There is another advantage to these controlled burns that was well known to the first people of this land as well. Clearing brush promotes new growth and, in the Australian context, fire temperatures are required to break open the hard seed pods of many of our native plants.
In this Sunday's Gospel Jesus says to his disciples 'Do you suppose that I have come to bring peace... I have come to bring fire to the earth, and how I wish it were blazing already!' He then goes on to describe the divided relationships that will result, pitting household and family members against one another. It is a very confronting and discomforting image. But what is it really challenging in us?

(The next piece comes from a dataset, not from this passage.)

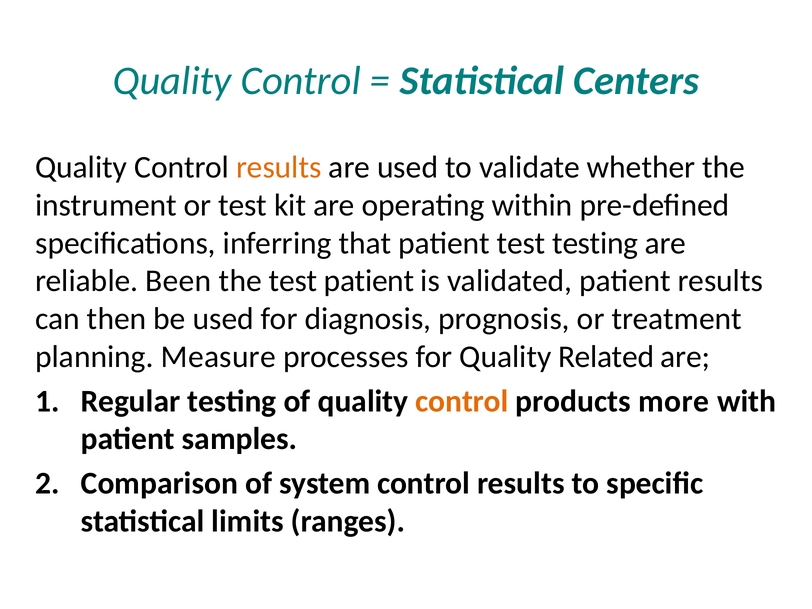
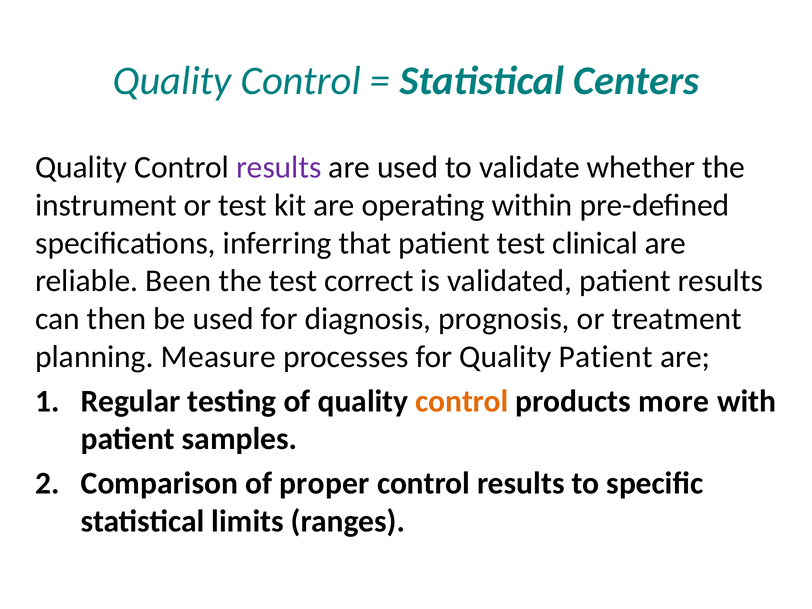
results at (279, 167) colour: orange -> purple
test testing: testing -> clinical
test patient: patient -> correct
Quality Related: Related -> Patient
system: system -> proper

In the accompanying reading from St Paul's letter to the Hebrews, Paul exhorts the community to throw off everything that hinders them from keeping God in their sights - the undergrowth of sin and shame. Those things that tempt and hold them back from the fullness of the relationship that Jesus offers from the cross.
So, are divided households and fractured relationships inevitable as a result of Jesus’ incarnation? Not at all. In the early Church there were difficult choices to be made. To become a Christian was a great risk and for some it did mean abandoning or being abandoned by family that opposed their faith. But in our context today it speaks to me of other risks - of worldly attachments and the culture of instant gratification that stand in the way of our being fully engaged in an unfolding and eternal relationship with God.
Ultimately, we know that, there is a fire that rains down from heaven - the fire of the Holy Spirit at Pentecost. The same Spirit that walks beside us and seeks to guide us through life. That seeks to ignite a fire in us that will burn away the tangled undergrowth of sin and temptation.
As Jesus challenge rings out in this Sunday's Gospel I pray that I can be more open to the urging of the spirit in my life and bring out the seeds of goodness that will grow the kingdom of God.